Rose se había puesto en pie ante el sofá.
—Sé breve, pero sé muy firme.
—Se lo juraré por todos los dioses... o por cualquier otra tontería.
Rose seguía de pie ante él, en una hermosa e intensa actitud de apremio que actuó como un freno.
—Me doy cuenta de que tienes razón —declaró Tony—. Siempre la tienes y siempre estoy en deuda contigo. ¿Algo más? —añadió mientras abría la puerta.
—¿Cómo que «algo más»?
—Que si tienes algún otro consejo.
Rose pensó durante unos instantes.
—Nada más que eso: muéstrate plenamente convencido, como si comprendieras esta idea, como si la entendieras de la misma manera que ella.
—¿De la misma manera que ella? —preguntó Tony con aire indeciso.
—Claro: durante toda la vida de vuestra hija. —Como él parecía no comprenderlo plenamente, ella se atrevió a explicarlo—. Si perdieras a Effie, ya no habría motivo.

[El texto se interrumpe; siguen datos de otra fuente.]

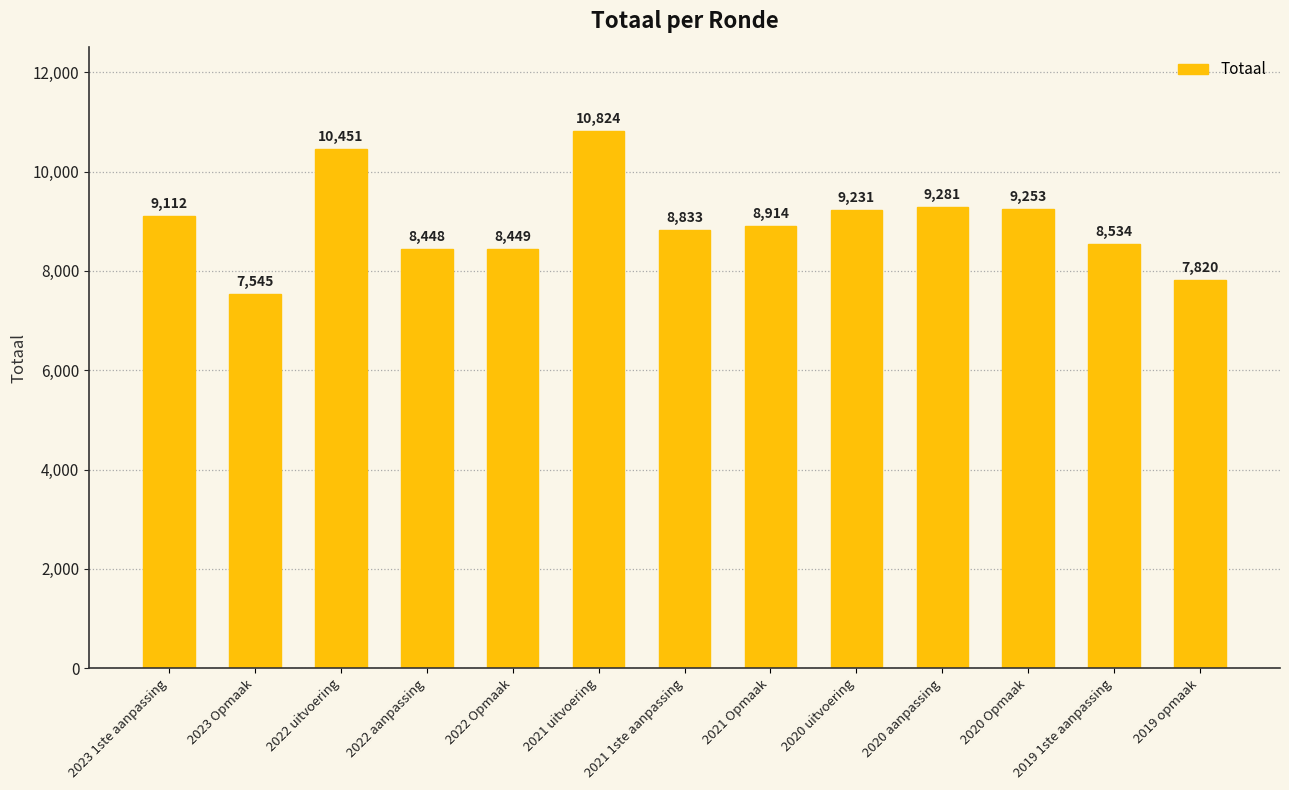

What is the sum of all values?

116695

Al oír esto, Tony echó atrás la cabeza, sonrojado.
—Querida Rose: no creerás que se trata de un juramento necesario...
—¿El tuyo? —interrumpió Rose—. Claro que no, de la misma manera que no supongo que se esté discutiendo tu fidelidad. Pero la cuestión fundamental es convencer a Julia, y sólo lo he dicho porque si le parece que entiendes lo que juras, estará más convencida.
Tony soltó una carcajada nerviosa.
—¿No sabes que siempre firmo sin fijarme demasiado, especialmente las peticiones?
De repente añadió con brusquedad, cambiando de tono, como empujado por una apasionada necesidad de dejarlo claro:
—Nunca, nunca, nunca se me ocurrirá siquiera mirar a otra mujer.
La muchacha asintió con un gesto impaciente.
—Lo has entendido perfectamente, Tony: díselo así.
Pero Tony se había marchado ya y, al dar media vuelta, Rose se encontró frente a su prometido, que había regresado mientras ella decía estas últimas palabras.